FastChat
FastChat copied to clipboard
Add xformer and support training on V100s
Why are these changes needed?
We are going to use xformer instead of flash attention. Xformer is better because:
- It supports more GPU architectures than flash attention, including V100
- It has similar memory footprint and flops compared to flashattention
- It is developed and maintained by Meta and has more useful functionality.
We can gradually deprecate flash attention.
cc @DachengLi1
Co-authored-by: Dacheng Li[email protected]
Related issue number (if applicable)
Checks
- [x] I've run
format.sh
to lint the changes in this PR. - [x] I've included any doc changes needed.
- [ ] I've made sure the relevant tests are passing (if applicable).
The authors of Flash Attention have also developed the triton-based implementation (https://github.com/HazyResearch/flash-attention/blob/main/flash_attn/flash_attn_triton.py). How about replacing their original implementation with the triton-based?
This works fantastically on V100 gpu(s), please merge it ASAP! Appreciate it!
@ss-zheng thanks, will merge soon.
Thanks for this great PR! Can you also apply it to other finetuning scripts like train_lora.py
, etc.
FYI, I just learned that xformers
' memory-efficient attention has been upstreamed to torch.nn.functional.scaled_dot_product_attention
: https://pytorch.org/docs/stable/generated/torch.nn.functional.scaled_dot_product_attention.html .
However, it needs code change in transformers
to enable/pin down. I think this PR is still worth merging.
@zhisbug just a reminder that the developer of Flash Attention gave up on the V100s.

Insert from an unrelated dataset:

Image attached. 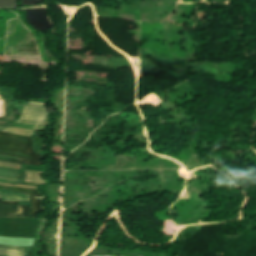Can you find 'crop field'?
Instances as JSON below:
<instances>
[{"mask_svg": "<svg viewBox=\"0 0 256 256\" xmlns=\"http://www.w3.org/2000/svg\"><path fill=\"white\" fill-rule=\"evenodd\" d=\"M0 203H4V204H18V202H2V201H0Z\"/></svg>", "mask_w": 256, "mask_h": 256, "instance_id": "obj_11", "label": "crop field"}, {"mask_svg": "<svg viewBox=\"0 0 256 256\" xmlns=\"http://www.w3.org/2000/svg\"><path fill=\"white\" fill-rule=\"evenodd\" d=\"M0 256H9V255H3V254H0Z\"/></svg>", "mask_w": 256, "mask_h": 256, "instance_id": "obj_13", "label": "crop field"}, {"mask_svg": "<svg viewBox=\"0 0 256 256\" xmlns=\"http://www.w3.org/2000/svg\"><path fill=\"white\" fill-rule=\"evenodd\" d=\"M4 132H10V133H15V134H21V135H25V136H31L33 131L30 130H23V129H13V128H6L4 130H1Z\"/></svg>", "mask_w": 256, "mask_h": 256, "instance_id": "obj_7", "label": "crop field"}, {"mask_svg": "<svg viewBox=\"0 0 256 256\" xmlns=\"http://www.w3.org/2000/svg\"><path fill=\"white\" fill-rule=\"evenodd\" d=\"M0 161L2 162H10V163H20L23 164V162L17 160V159H13V158H7V157H0Z\"/></svg>", "mask_w": 256, "mask_h": 256, "instance_id": "obj_8", "label": "crop field"}, {"mask_svg": "<svg viewBox=\"0 0 256 256\" xmlns=\"http://www.w3.org/2000/svg\"><path fill=\"white\" fill-rule=\"evenodd\" d=\"M0 182L16 183V182H13V181H5V180H0Z\"/></svg>", "mask_w": 256, "mask_h": 256, "instance_id": "obj_12", "label": "crop field"}, {"mask_svg": "<svg viewBox=\"0 0 256 256\" xmlns=\"http://www.w3.org/2000/svg\"><path fill=\"white\" fill-rule=\"evenodd\" d=\"M0 188L16 190V191L30 194L32 218H36L37 213L43 212L45 210L44 207H42V203H41L43 201V196L38 194L36 190L11 188V187H3V186H0Z\"/></svg>", "mask_w": 256, "mask_h": 256, "instance_id": "obj_4", "label": "crop field"}, {"mask_svg": "<svg viewBox=\"0 0 256 256\" xmlns=\"http://www.w3.org/2000/svg\"><path fill=\"white\" fill-rule=\"evenodd\" d=\"M46 116V110L40 106H24L20 123L41 125Z\"/></svg>", "mask_w": 256, "mask_h": 256, "instance_id": "obj_2", "label": "crop field"}, {"mask_svg": "<svg viewBox=\"0 0 256 256\" xmlns=\"http://www.w3.org/2000/svg\"><path fill=\"white\" fill-rule=\"evenodd\" d=\"M0 155L20 158L29 165L43 164L39 162L42 156L33 153L31 138L21 135L0 132Z\"/></svg>", "mask_w": 256, "mask_h": 256, "instance_id": "obj_1", "label": "crop field"}, {"mask_svg": "<svg viewBox=\"0 0 256 256\" xmlns=\"http://www.w3.org/2000/svg\"><path fill=\"white\" fill-rule=\"evenodd\" d=\"M0 176L18 179V171L0 168Z\"/></svg>", "mask_w": 256, "mask_h": 256, "instance_id": "obj_6", "label": "crop field"}, {"mask_svg": "<svg viewBox=\"0 0 256 256\" xmlns=\"http://www.w3.org/2000/svg\"><path fill=\"white\" fill-rule=\"evenodd\" d=\"M0 194H2L1 200L9 201H29L28 195L0 189Z\"/></svg>", "mask_w": 256, "mask_h": 256, "instance_id": "obj_5", "label": "crop field"}, {"mask_svg": "<svg viewBox=\"0 0 256 256\" xmlns=\"http://www.w3.org/2000/svg\"><path fill=\"white\" fill-rule=\"evenodd\" d=\"M0 248L24 252V248L21 247L0 245Z\"/></svg>", "mask_w": 256, "mask_h": 256, "instance_id": "obj_9", "label": "crop field"}, {"mask_svg": "<svg viewBox=\"0 0 256 256\" xmlns=\"http://www.w3.org/2000/svg\"><path fill=\"white\" fill-rule=\"evenodd\" d=\"M1 129H4V127H0V130H1Z\"/></svg>", "mask_w": 256, "mask_h": 256, "instance_id": "obj_14", "label": "crop field"}, {"mask_svg": "<svg viewBox=\"0 0 256 256\" xmlns=\"http://www.w3.org/2000/svg\"><path fill=\"white\" fill-rule=\"evenodd\" d=\"M0 216L30 218L29 205H1Z\"/></svg>", "mask_w": 256, "mask_h": 256, "instance_id": "obj_3", "label": "crop field"}, {"mask_svg": "<svg viewBox=\"0 0 256 256\" xmlns=\"http://www.w3.org/2000/svg\"><path fill=\"white\" fill-rule=\"evenodd\" d=\"M0 253L10 254V255H15V256H23L24 255V253L8 251V250H3V249H0Z\"/></svg>", "mask_w": 256, "mask_h": 256, "instance_id": "obj_10", "label": "crop field"}]
</instances>
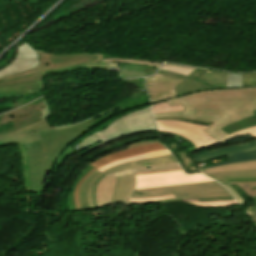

https://github.com/Dao-AILab/flash-attention/issues/148#issuecomment-1573216640
The authors of Flash Attention have also developed the triton-based implementation (https://github.com/HazyResearch/flash-attention/blob/main/flash_attn/flash_attn_triton.py). How about replacing their original implementation with the triton-based?
That would force everyone to use PyTorch 2.0, which is not deployed in many supercomputing centres.
So we can work on V100 with flash attention models like Llama 2?
@jshin49 doesn't seem so, look at the comment before.